Of the amount of recoverable coal from producing mines, 8 billion of the 18 bilion tons is located in Montana and Wyoming, the two states most involved with the federal lease program. The PRB produced just under 400 million tons of coal in 2015. The PRB has an estimated 20-year supply under the most recent scenario.
Under the Obama administration the Bureau of Land Management has entered into leases on 13 applications amounting to over 2.2 billion tons of coal. These new reserves plus the reserves already under lease should offer an ample supply of coal in the coming years.
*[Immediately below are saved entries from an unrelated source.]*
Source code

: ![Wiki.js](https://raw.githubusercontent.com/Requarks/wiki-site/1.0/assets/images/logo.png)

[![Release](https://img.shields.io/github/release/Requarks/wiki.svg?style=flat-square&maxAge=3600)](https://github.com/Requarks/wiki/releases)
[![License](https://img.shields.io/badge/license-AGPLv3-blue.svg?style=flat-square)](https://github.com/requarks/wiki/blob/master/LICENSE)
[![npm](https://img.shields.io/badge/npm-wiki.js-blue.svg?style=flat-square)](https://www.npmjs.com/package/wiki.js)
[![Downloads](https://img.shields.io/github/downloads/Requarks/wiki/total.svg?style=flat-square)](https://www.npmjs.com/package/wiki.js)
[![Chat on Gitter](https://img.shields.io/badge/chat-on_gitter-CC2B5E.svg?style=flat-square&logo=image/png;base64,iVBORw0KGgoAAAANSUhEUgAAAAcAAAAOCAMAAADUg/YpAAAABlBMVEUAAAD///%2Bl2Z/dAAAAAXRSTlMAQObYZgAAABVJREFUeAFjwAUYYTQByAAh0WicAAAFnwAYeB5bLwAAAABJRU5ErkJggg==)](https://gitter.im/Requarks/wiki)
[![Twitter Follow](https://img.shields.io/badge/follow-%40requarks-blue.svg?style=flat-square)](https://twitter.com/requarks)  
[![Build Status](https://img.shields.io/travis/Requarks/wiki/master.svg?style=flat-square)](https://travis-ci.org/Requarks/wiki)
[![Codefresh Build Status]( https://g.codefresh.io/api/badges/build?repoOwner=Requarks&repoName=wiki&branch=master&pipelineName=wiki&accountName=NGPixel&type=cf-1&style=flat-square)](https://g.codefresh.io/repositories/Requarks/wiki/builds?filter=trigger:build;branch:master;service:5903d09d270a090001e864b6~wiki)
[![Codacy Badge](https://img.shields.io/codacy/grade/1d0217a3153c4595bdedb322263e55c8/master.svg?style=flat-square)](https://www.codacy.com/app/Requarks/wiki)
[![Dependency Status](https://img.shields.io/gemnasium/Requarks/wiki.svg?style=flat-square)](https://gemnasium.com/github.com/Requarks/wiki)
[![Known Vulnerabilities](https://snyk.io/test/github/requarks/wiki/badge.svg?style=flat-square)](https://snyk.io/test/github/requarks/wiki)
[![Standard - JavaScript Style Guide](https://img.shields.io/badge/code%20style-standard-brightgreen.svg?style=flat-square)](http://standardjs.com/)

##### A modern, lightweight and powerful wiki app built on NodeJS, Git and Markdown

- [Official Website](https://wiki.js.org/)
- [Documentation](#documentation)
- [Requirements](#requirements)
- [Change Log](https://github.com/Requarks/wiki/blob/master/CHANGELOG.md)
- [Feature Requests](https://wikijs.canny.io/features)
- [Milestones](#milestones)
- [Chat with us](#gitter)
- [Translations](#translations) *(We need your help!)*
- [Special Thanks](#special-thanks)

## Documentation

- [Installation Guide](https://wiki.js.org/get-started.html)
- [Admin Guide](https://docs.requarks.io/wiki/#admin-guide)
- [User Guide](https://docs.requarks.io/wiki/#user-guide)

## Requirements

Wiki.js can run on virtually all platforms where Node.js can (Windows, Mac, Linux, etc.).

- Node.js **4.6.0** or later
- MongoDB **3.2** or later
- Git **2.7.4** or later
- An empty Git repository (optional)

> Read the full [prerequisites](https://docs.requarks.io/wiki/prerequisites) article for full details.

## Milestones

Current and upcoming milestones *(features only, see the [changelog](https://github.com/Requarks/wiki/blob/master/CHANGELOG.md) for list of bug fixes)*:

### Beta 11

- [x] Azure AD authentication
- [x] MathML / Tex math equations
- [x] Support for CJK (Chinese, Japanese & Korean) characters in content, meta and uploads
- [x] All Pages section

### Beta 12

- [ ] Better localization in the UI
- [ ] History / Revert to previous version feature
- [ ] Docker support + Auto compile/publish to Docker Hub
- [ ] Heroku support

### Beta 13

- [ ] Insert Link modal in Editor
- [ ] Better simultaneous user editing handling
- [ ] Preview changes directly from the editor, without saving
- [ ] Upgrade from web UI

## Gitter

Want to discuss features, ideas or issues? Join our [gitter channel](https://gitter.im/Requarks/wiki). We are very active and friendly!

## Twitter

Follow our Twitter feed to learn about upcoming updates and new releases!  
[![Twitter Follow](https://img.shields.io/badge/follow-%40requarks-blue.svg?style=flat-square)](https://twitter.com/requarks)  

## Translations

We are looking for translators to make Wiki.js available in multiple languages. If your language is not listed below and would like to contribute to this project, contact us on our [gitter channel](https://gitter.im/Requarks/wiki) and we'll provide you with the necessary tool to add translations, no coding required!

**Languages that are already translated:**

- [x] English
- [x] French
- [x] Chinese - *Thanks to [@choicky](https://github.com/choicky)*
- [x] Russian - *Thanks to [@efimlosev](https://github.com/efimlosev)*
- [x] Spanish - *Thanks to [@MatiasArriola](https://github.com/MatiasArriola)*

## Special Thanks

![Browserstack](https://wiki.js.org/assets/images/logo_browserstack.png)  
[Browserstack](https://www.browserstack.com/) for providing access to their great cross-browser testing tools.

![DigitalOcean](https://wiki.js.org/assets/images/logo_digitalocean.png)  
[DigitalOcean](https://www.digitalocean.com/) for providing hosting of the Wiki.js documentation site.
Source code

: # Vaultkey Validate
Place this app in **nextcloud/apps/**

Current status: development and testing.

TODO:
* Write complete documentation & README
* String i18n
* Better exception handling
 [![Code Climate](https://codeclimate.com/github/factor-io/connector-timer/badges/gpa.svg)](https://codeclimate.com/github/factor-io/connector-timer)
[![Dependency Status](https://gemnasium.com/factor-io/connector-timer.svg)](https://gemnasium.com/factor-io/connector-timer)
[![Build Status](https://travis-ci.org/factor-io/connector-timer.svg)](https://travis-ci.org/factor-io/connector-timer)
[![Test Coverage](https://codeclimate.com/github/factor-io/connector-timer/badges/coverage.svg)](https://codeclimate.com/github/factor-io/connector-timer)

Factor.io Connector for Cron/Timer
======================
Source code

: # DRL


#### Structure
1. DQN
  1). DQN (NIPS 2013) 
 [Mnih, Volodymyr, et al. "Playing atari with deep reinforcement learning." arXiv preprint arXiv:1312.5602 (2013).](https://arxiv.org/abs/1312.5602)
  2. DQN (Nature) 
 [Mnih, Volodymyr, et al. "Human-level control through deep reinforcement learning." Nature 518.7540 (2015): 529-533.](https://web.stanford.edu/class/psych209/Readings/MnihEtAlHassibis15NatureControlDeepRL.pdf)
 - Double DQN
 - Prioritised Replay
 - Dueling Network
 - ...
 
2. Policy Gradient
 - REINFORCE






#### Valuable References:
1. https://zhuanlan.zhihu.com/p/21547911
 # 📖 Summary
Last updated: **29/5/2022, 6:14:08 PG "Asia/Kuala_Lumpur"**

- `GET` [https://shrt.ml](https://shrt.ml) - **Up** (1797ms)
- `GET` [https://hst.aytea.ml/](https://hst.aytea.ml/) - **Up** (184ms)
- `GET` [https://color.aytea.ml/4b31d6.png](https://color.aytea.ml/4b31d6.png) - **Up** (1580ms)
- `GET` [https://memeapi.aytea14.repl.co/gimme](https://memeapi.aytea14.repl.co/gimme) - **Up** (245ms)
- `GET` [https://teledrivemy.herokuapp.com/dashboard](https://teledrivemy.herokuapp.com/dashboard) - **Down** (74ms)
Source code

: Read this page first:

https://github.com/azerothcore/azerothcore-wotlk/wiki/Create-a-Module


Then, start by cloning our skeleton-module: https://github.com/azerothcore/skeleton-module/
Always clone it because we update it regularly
Over the last two years a number of coal leases were bid out by the Bureau of Land Management and no bids were received reflecting the fact that there are no market incentives to go forward with new mining. Arch walked away from Jacobs Ranch and Rhino Resources walked away from a Colorado project (details here).
We know this issue well.
In August of last year, IEEFA submitted public testimony in favor of reforms (see: Federal Government Owns the Nation’s Largest Coal Deposits—and Must Act Accordingly”). IEEFA this past August, after much research, also wrote a formal letter to Interior Secretary Sally Jewel in favor of reform.
And in 2012, IEEFA published “The Great Giveaway,” a study that concluded federal coal-lease policy was outdated—it’s 30 years old—and that a moratorium on federal coal leases is long past due.
Tom Sanzillo is IEEFA’s director of finance.